McQuaid came out gunning from the perimeter right from the start, as Jack Leasure hit the game's first shot from behind the 3-point arc. Seven of McQuaid's 10 first-half field goals came from long range.
"We are a very good shooting basketball team," McQuaid head coach Joe Marchese said. "As a team, we are up around 45 percent from 3-point range, which is outstanding."
And on this night they would shoot at an even higher clip, hitting 10-19 from behind the arc.
"We were aware [of their 3-point shooting]," O'Connell head coach Joe Wooten said, "and except for one or two 3's in the first half, I thought we contested them all well. They hit some very tough shots. [Justin Magee] hit a really tough shot over Brian [Johnson] coming out on him. A lot of credit goes to them. They played well, and our kids played hard. It just wasn't meant to be tonight."
On the other end of the court, Marchese saw something that he could take advantage of in using a gimmick defense.
"What we did is we played a 2-3 zone," Marchese said, "but we played it with our top two guys tandem. The top guy had to play Erik Smith all over the 3-point arc, and the bottom guy played a one-man zone in the middle to try to front [Johnson] or dig in on him.
"He has a bad habit of putting the ball on the floor. We saw that and thought we might be able to take it away from him, but it's very strong, so we played him kind of front and back with a guard in front and [a post player] behind him. I thought our game plan worked pretty well because we kept Erik Smith out of the game pretty much by just shadowing him along the arc and playing Johnson front and back.
Smith, who was averaging almost 16 points in the tournament prior to this game, scored only six points in the first half on two 3-pointers and was held scoreless the rest of the way after missing his only three field goal attempts of the second half.
Johnson finished the half with eight points--all of them free throws (8-10)--after facing double- and triple-teams the entire opening period and missing his only four field goal attempts.
O'Connell led 35-33 at the half.
Johnson registered his first field goal of the game early in the second half when he rammed home an offensive rebound, but the rest of the game would not be as easy as he was swarmed time and time again when he caught the ball. He finished the game with 20 points but managed a paltry 29 percent (5-17) from the field--many of the misses at point-blank range.
"[The gimmick defense] really didn't bother me," Johnson said. "My shots just weren't falling today. I didn't look my shots in, and lot of them rimmed out."
"I thought he got bumped on a lot of them," Wooten said. "I don't want to blame it on that, but I do think he got bumped a lot."
It did appear physical, but, after all, what's a little jousting among Knights?
"Yesterday we got the calls," Johnson said. "Today we didn't. But the calls don't make the game. The team does."
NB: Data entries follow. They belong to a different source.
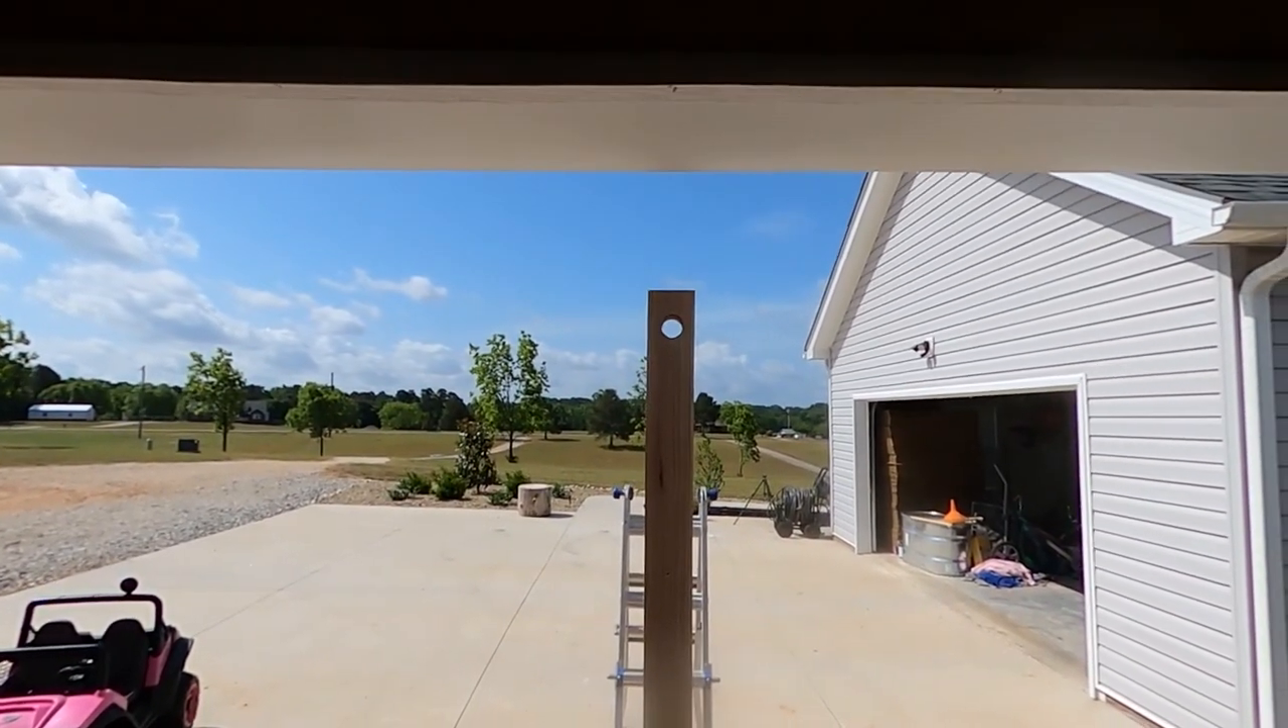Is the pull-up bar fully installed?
No.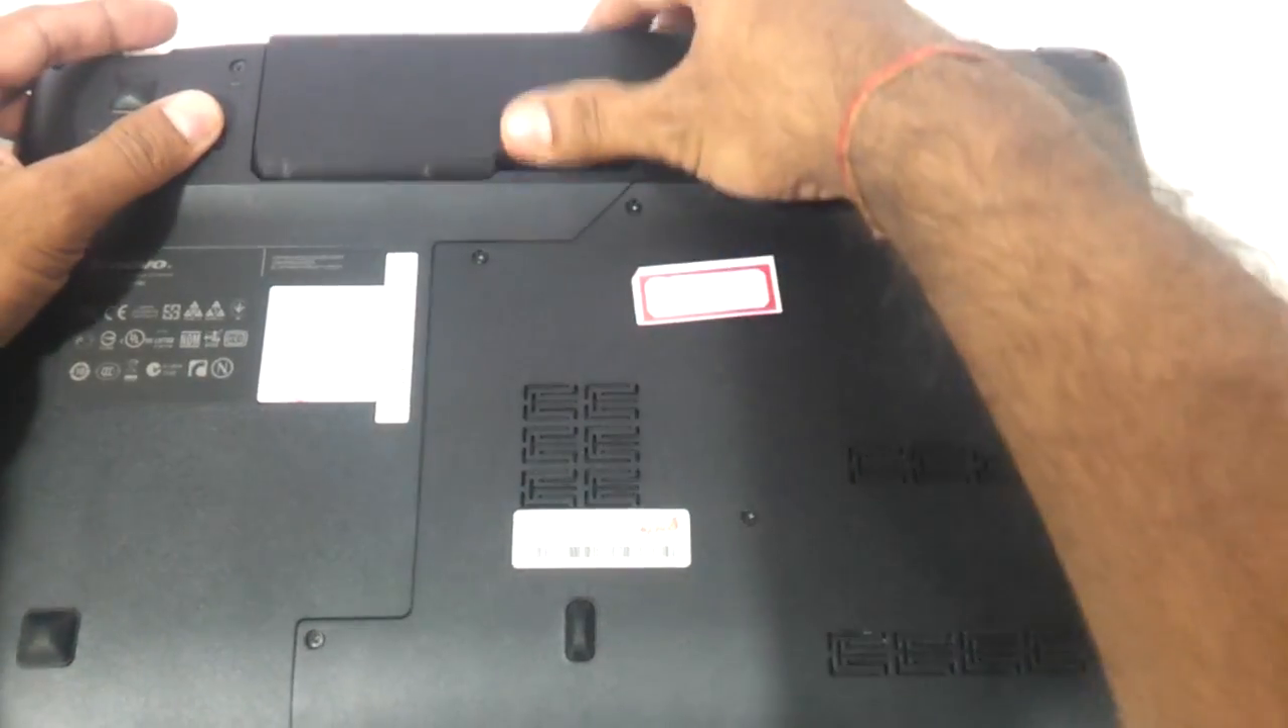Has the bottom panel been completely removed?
No.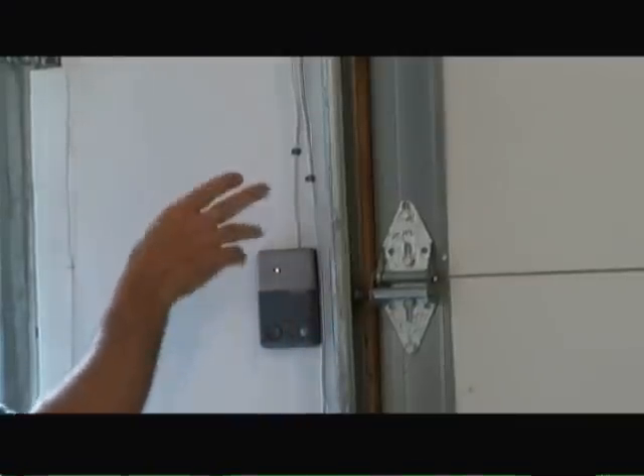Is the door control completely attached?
Yes.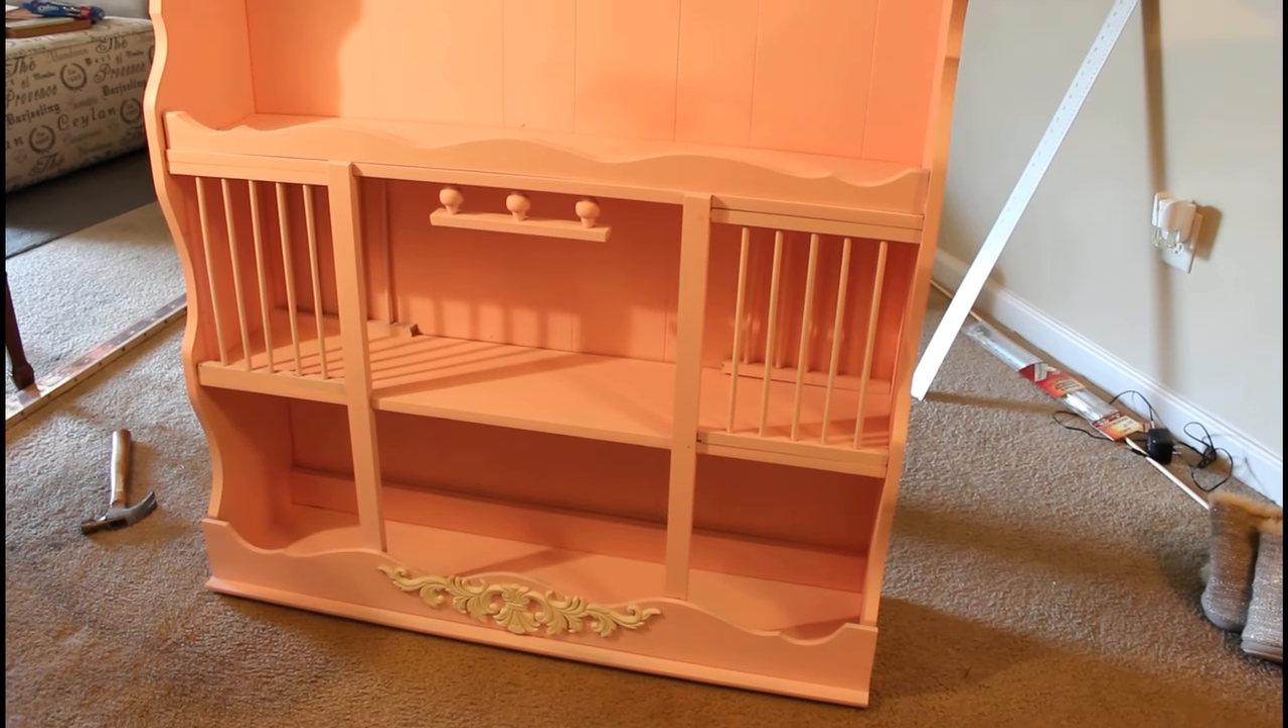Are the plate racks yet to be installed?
No.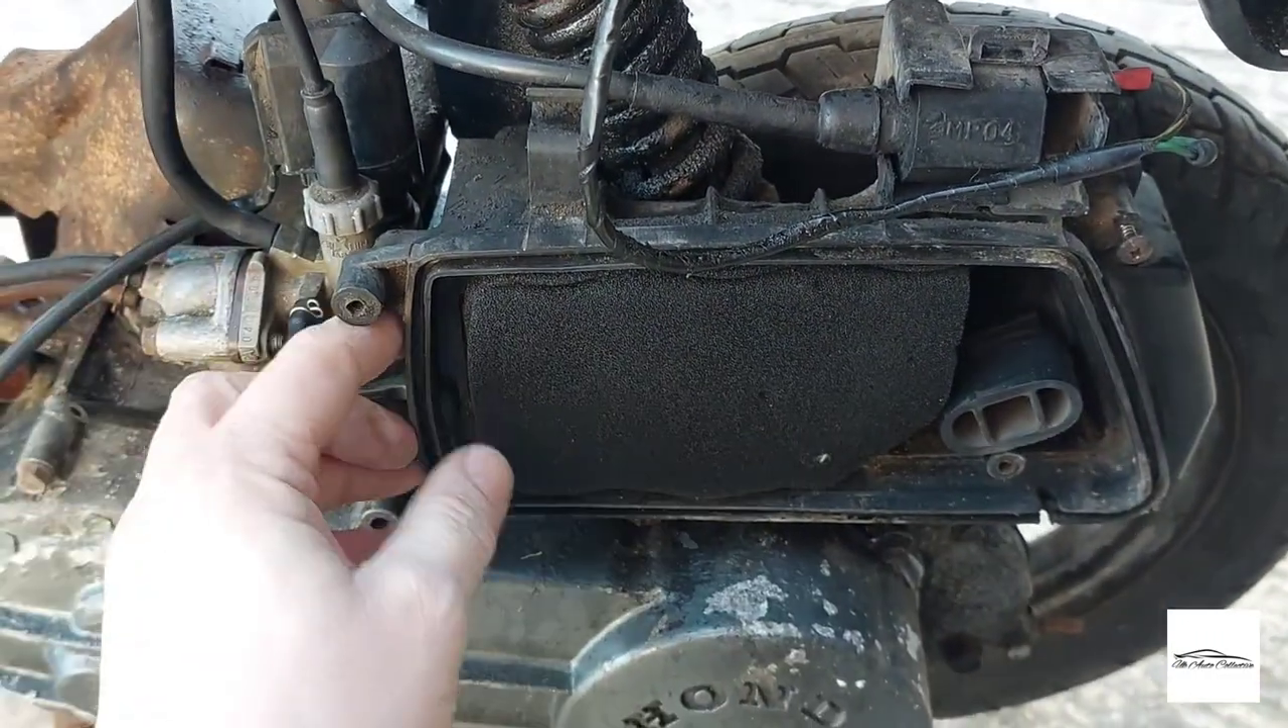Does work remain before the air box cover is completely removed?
No.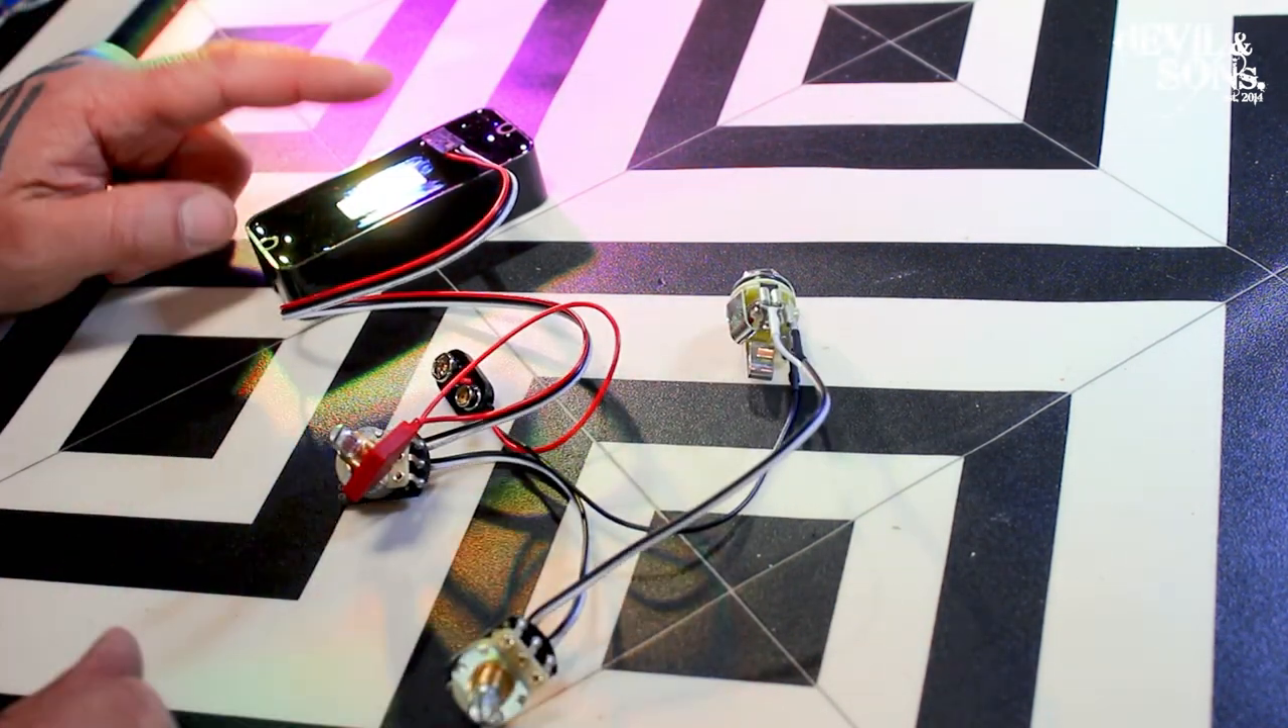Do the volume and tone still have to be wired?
No.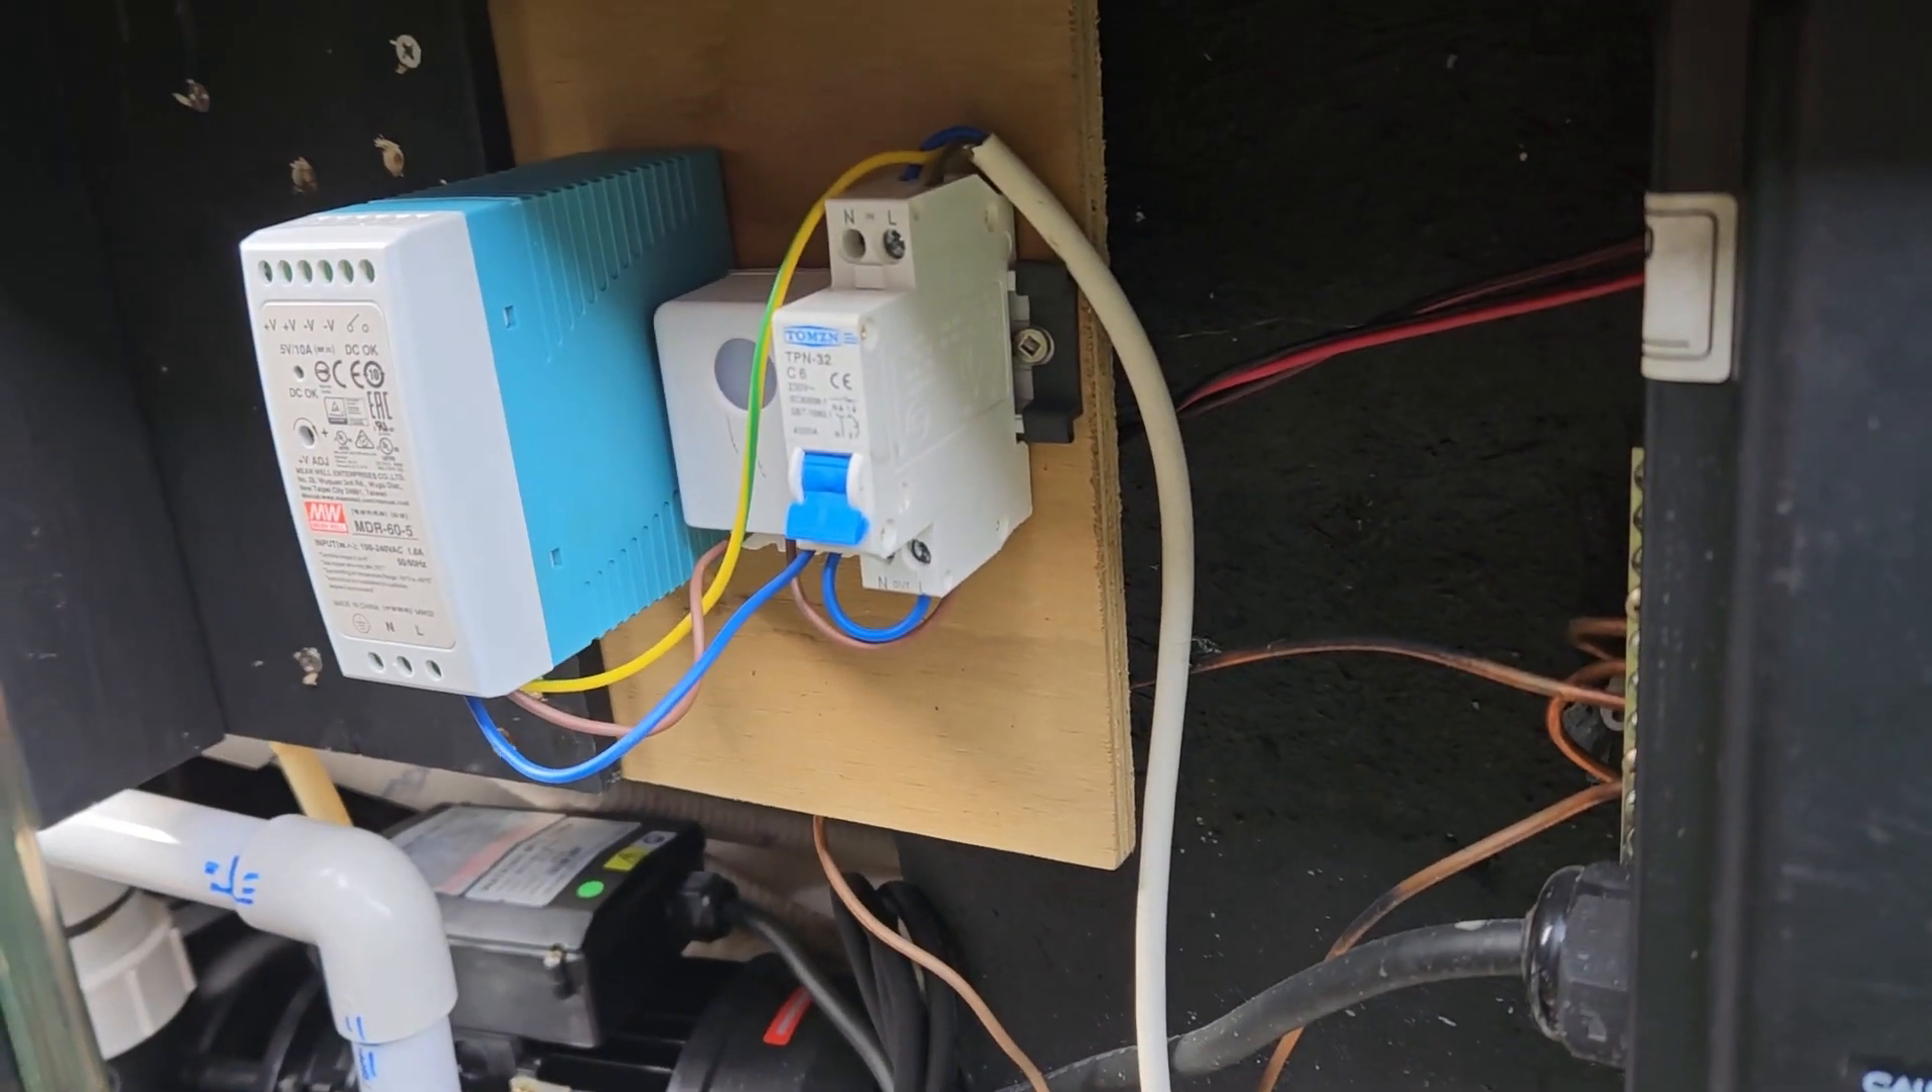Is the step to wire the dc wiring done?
No.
In the mean time, McQuaid turned a 45-45 tie with under 11 minutes to go in the game into a 54-45 lead with just under six minutes to play when Tournament MVP Tyler Relph hit a 3-pointer. O'Connell managed to pull no closer than five points from that point on.
In the end, Brian Johnson finished with 20 points, 20 rebounds, three steals, two blocks, and an assist on his way to earning 2002 BBC Most Outstanding Player, but none of that means as much to him as what he wanted to accomplish as part of a team.
"I would trade all that back just for the win," Johnson said. "[This loss] showed me things that I need to work on. I'm glad we got it early in the season, rather than later in the season. Later in the season it counts… Nobody wants to lose. That will make me work twice as hard."
Teammates Fred Stanback and Marcus Ginyard joined Johnson as double-digit scorers for O'Connell with 14 and 11 points, respectively.